TASK PROMPT. Rewrite the lines below, from the line containing "เข้าสู่ระบบ" through the end of the lines, substituting "Toys" for "Dolls" and leaving everything else unchanged.

[RECORDS — start]

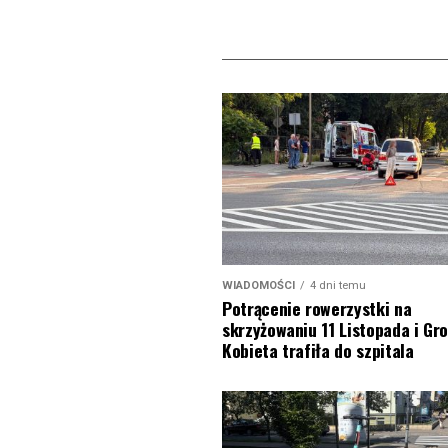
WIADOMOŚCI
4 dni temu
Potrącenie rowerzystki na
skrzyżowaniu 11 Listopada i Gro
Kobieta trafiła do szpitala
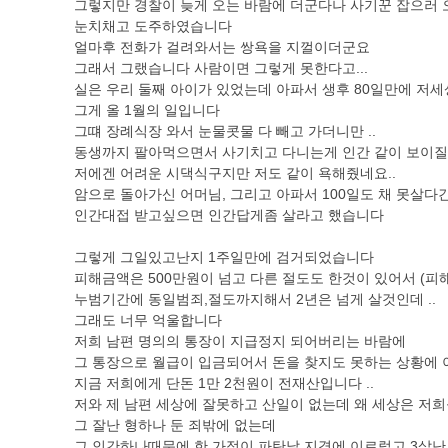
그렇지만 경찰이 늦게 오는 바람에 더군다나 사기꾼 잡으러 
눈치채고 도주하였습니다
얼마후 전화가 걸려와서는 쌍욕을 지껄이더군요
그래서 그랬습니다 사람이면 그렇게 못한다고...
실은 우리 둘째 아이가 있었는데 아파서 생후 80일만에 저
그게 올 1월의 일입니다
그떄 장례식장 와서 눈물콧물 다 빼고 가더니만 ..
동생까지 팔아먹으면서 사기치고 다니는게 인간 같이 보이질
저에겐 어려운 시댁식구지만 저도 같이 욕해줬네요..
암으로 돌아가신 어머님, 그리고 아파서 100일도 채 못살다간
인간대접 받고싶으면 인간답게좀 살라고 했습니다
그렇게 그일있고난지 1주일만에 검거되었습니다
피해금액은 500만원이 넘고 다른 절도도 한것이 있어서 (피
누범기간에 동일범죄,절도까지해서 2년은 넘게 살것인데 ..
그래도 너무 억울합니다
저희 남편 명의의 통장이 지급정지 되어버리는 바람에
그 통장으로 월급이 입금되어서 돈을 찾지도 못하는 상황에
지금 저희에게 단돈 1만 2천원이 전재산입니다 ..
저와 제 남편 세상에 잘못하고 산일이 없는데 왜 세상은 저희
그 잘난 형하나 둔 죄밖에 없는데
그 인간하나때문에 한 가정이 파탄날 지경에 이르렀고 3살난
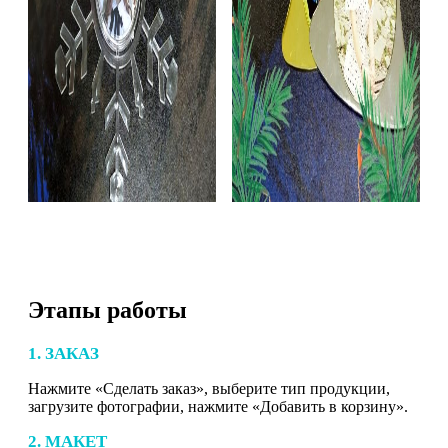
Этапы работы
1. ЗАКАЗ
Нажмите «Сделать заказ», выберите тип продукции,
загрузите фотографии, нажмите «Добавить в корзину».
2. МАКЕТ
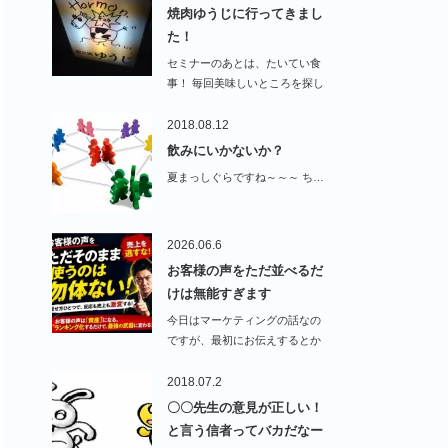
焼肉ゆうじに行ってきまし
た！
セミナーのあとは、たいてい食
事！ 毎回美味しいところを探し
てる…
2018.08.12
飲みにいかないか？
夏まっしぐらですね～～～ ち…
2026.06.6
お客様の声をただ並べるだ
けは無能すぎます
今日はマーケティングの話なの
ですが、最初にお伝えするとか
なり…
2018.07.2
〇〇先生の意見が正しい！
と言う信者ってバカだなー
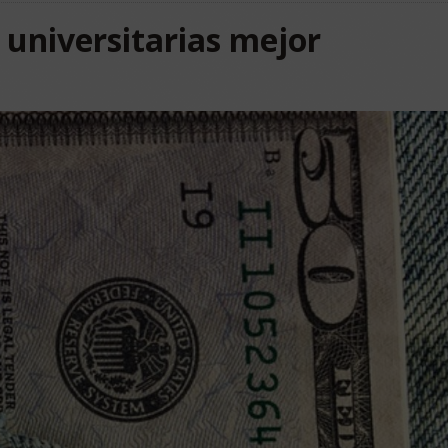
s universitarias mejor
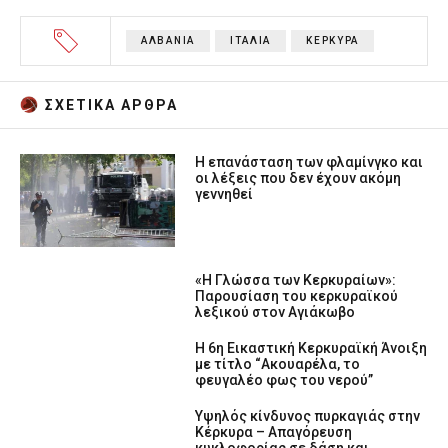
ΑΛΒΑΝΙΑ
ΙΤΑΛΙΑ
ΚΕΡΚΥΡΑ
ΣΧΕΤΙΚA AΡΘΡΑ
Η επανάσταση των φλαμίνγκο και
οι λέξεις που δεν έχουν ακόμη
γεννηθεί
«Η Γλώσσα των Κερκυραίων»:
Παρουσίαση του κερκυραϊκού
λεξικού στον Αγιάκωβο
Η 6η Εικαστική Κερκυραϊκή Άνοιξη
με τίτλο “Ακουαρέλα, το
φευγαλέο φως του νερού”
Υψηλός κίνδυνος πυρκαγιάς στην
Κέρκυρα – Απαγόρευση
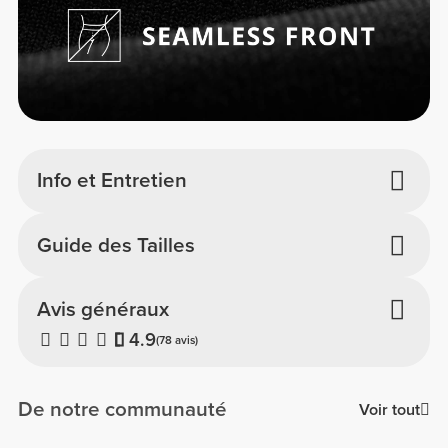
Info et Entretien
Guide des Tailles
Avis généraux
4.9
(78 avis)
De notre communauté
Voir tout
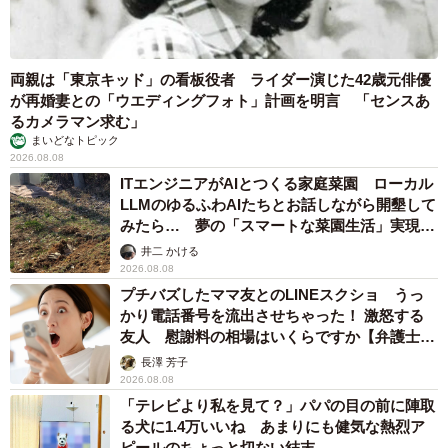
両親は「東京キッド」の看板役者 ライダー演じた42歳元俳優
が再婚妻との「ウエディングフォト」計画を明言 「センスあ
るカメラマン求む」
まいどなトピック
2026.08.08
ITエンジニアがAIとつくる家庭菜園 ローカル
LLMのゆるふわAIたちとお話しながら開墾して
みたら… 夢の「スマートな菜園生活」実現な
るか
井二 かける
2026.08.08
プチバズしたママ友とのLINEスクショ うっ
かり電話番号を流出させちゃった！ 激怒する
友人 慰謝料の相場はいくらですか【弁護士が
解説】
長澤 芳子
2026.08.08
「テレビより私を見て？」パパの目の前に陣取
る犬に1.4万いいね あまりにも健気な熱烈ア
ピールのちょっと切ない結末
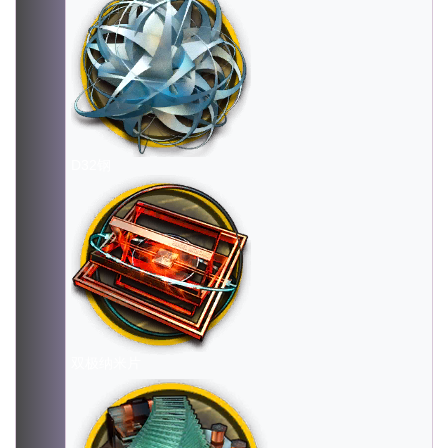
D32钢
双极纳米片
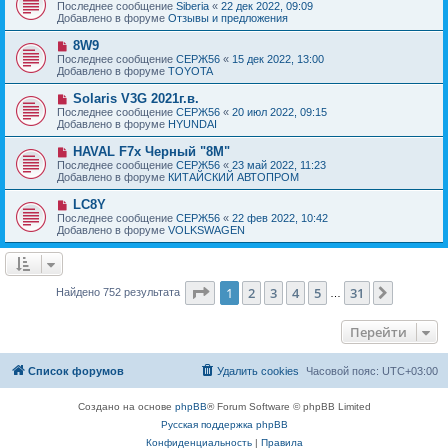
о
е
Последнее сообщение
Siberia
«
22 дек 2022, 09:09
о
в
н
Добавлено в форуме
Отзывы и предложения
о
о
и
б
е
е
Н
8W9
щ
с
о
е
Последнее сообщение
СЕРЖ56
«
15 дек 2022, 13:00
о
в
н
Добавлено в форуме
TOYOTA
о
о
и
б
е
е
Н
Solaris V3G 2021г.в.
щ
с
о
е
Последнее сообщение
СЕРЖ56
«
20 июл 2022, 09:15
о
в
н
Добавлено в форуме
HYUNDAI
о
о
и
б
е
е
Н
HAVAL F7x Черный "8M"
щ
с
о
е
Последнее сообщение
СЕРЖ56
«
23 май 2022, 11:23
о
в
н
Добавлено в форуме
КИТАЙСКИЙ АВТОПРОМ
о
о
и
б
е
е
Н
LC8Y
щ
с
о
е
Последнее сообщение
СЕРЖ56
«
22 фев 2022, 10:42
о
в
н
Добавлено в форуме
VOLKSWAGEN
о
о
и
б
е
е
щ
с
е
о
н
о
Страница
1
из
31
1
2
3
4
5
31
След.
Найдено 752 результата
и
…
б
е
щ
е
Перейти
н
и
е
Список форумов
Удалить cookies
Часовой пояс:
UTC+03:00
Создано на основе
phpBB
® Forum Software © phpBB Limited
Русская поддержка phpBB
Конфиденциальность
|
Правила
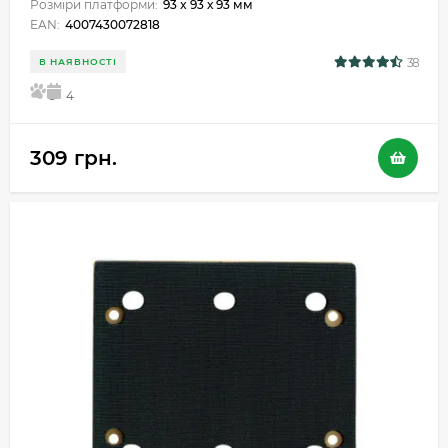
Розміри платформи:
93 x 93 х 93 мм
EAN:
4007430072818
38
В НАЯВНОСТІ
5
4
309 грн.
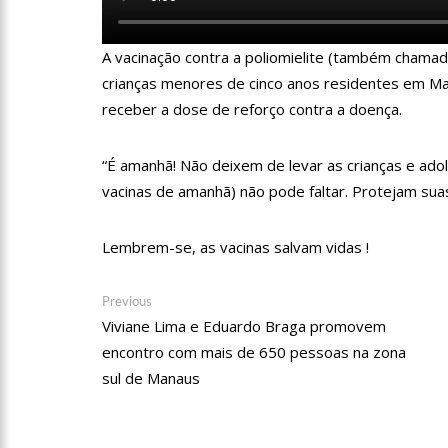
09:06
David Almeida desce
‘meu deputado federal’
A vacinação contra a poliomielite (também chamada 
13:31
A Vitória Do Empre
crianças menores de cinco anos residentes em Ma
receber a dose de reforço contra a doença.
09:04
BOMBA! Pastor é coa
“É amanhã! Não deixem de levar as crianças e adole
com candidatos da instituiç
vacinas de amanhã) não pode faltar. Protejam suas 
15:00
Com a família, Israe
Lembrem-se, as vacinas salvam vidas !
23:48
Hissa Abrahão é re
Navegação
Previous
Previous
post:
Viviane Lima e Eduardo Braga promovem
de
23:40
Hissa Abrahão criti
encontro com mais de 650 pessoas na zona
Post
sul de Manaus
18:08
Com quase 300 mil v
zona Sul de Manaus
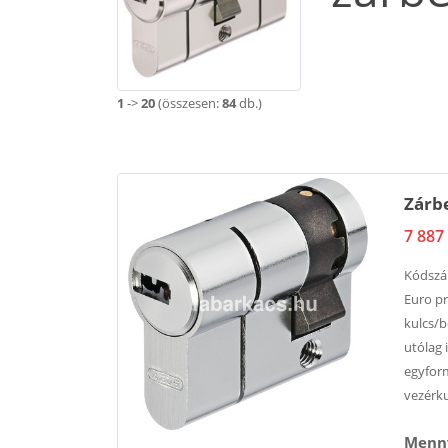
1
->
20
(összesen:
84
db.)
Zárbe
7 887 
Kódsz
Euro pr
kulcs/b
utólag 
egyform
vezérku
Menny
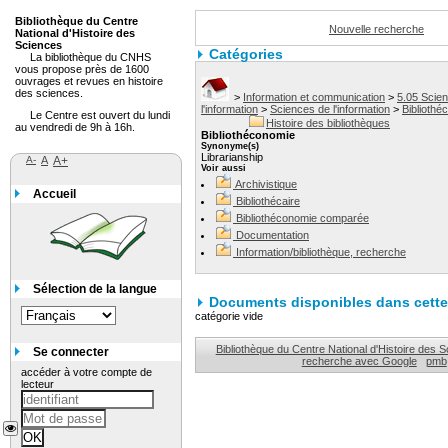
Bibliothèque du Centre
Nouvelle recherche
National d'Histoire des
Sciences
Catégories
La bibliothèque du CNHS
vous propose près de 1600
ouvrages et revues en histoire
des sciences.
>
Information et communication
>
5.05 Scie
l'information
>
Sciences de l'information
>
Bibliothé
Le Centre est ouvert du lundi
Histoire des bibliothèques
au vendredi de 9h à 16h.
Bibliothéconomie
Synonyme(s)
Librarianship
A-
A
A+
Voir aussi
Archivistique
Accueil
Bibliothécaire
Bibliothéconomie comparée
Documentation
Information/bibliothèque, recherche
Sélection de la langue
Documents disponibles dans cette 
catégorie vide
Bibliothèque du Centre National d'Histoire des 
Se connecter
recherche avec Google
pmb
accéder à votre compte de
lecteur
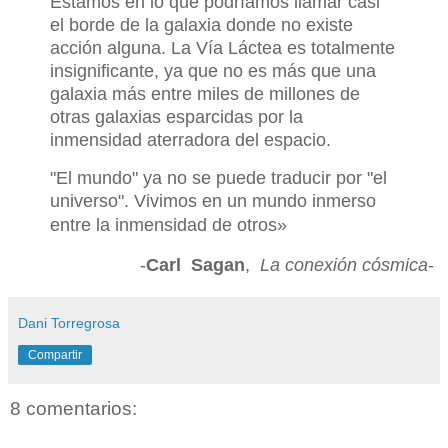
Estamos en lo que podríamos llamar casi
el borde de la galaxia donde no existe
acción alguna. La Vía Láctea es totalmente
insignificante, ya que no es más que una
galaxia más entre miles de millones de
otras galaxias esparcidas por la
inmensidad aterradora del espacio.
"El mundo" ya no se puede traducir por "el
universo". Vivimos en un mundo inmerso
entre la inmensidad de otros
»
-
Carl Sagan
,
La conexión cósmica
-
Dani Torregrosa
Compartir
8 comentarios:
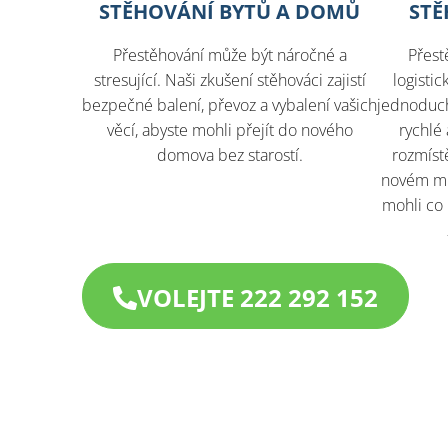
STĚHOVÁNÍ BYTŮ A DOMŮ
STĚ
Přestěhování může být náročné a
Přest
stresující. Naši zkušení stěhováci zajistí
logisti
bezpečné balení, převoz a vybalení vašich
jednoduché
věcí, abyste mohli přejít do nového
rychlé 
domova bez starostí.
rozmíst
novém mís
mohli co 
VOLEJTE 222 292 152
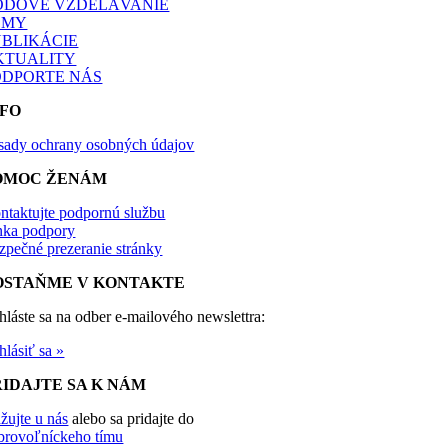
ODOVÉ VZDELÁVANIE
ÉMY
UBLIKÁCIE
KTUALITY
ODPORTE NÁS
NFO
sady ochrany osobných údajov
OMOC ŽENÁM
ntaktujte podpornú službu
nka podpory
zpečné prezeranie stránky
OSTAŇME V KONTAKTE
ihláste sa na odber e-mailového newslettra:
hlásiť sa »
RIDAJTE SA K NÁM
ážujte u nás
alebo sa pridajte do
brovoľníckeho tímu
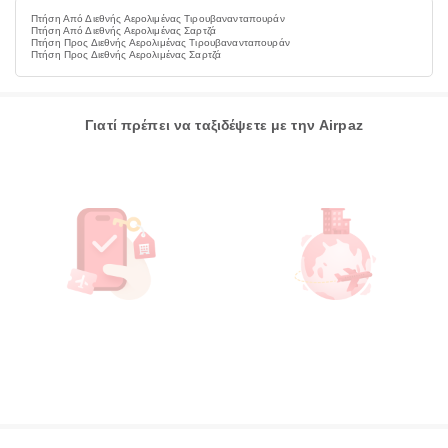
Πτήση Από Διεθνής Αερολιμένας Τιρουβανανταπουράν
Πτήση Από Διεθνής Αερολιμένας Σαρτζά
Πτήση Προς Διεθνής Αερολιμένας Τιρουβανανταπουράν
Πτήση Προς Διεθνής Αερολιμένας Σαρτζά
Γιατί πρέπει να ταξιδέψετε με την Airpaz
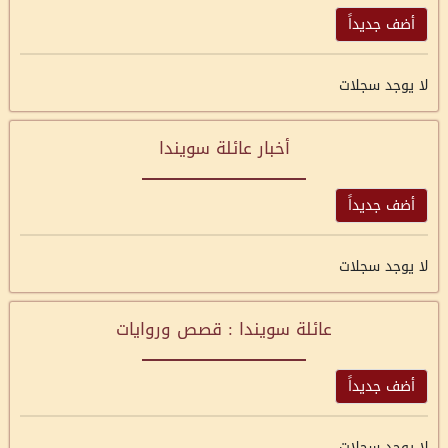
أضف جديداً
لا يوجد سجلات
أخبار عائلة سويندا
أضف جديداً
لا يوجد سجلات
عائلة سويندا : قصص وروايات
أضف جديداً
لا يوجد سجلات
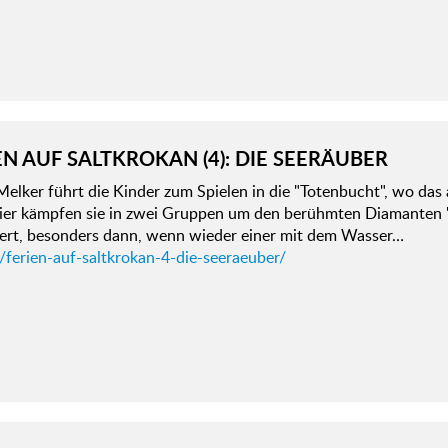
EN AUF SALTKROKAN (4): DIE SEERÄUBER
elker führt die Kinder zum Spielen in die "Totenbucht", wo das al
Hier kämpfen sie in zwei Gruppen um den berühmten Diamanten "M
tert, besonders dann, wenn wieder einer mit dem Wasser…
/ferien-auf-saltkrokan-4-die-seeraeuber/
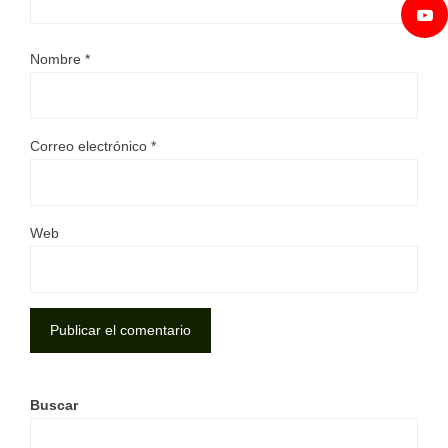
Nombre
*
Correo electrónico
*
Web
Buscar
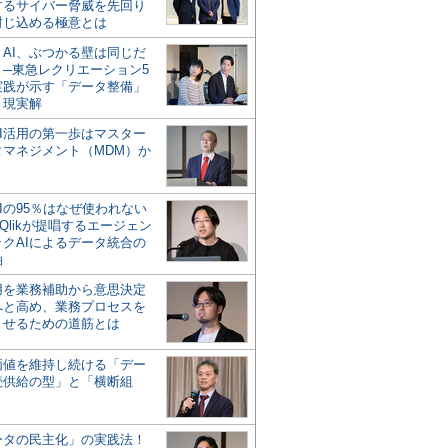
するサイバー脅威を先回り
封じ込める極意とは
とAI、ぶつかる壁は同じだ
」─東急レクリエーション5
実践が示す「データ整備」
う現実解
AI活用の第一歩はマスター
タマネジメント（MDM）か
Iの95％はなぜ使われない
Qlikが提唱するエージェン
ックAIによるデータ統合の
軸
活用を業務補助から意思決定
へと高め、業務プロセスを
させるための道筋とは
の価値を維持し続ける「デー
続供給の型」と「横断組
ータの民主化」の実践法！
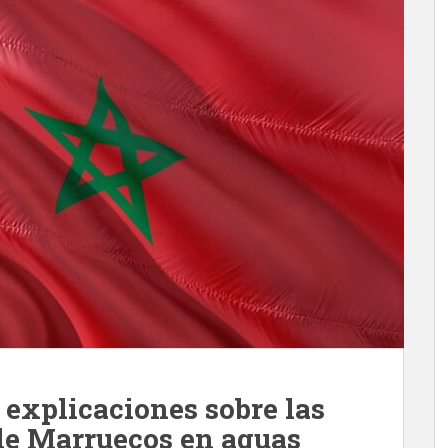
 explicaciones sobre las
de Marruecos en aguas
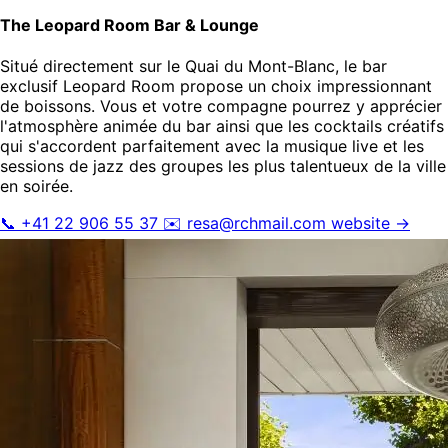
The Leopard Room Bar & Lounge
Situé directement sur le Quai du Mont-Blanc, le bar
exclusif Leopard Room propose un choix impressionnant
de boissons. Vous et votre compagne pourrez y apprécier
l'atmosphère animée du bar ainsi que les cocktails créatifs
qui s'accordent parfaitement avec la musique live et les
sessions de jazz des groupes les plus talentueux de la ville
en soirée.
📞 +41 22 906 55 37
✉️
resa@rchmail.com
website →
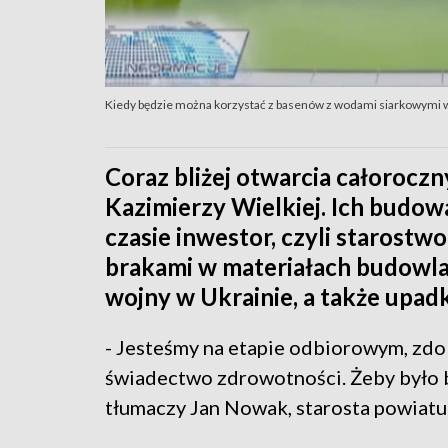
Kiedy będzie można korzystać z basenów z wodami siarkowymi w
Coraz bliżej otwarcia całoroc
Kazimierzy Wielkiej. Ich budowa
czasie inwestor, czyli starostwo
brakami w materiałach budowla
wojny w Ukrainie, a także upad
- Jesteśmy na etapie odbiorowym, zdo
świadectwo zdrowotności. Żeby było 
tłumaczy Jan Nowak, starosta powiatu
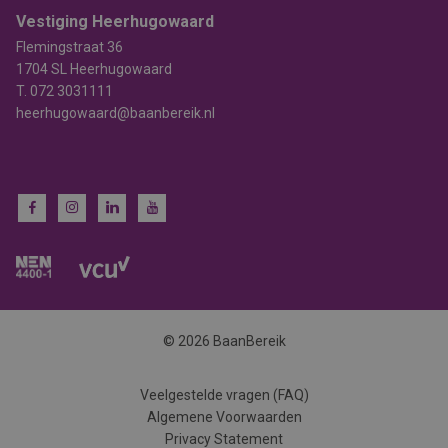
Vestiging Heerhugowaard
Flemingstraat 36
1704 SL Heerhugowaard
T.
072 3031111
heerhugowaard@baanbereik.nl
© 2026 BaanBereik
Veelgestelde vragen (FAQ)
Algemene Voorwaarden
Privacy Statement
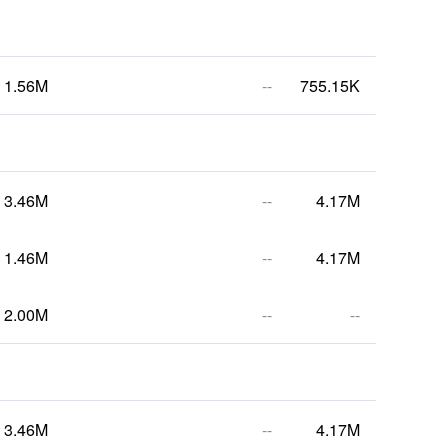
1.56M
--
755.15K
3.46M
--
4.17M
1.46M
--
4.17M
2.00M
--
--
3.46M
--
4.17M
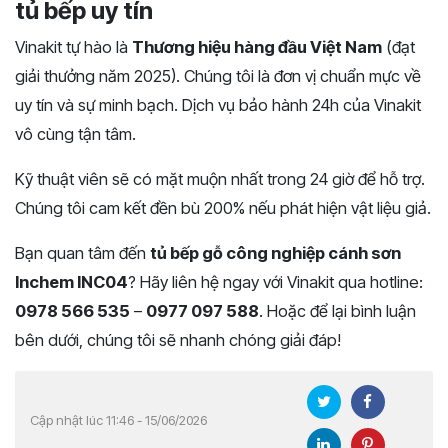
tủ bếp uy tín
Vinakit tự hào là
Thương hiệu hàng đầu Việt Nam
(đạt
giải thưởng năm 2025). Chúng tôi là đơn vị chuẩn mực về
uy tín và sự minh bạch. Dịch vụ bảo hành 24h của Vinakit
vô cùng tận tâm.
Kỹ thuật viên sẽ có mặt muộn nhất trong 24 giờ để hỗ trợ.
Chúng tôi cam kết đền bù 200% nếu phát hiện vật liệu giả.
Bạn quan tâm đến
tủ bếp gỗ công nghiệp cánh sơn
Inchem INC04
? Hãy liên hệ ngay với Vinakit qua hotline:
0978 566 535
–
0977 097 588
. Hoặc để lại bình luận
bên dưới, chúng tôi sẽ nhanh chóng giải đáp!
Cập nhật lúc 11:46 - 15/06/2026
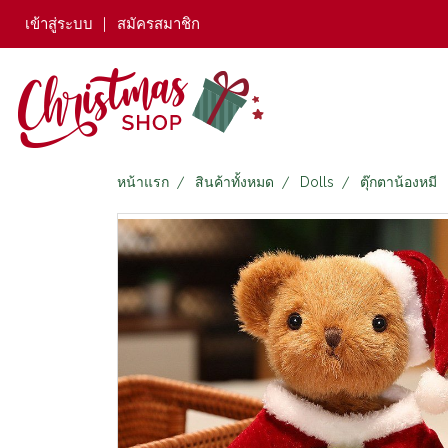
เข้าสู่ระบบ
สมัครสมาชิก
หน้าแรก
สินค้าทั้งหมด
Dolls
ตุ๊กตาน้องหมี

[RECORDS — finish]

COMPLETED EXERCISE.
เข้าสู่ระบบ
สมัครสมาชิก
หน้าแรก
สินค้าทั้งหมด
Toys
ตุ๊กตาน้องหมี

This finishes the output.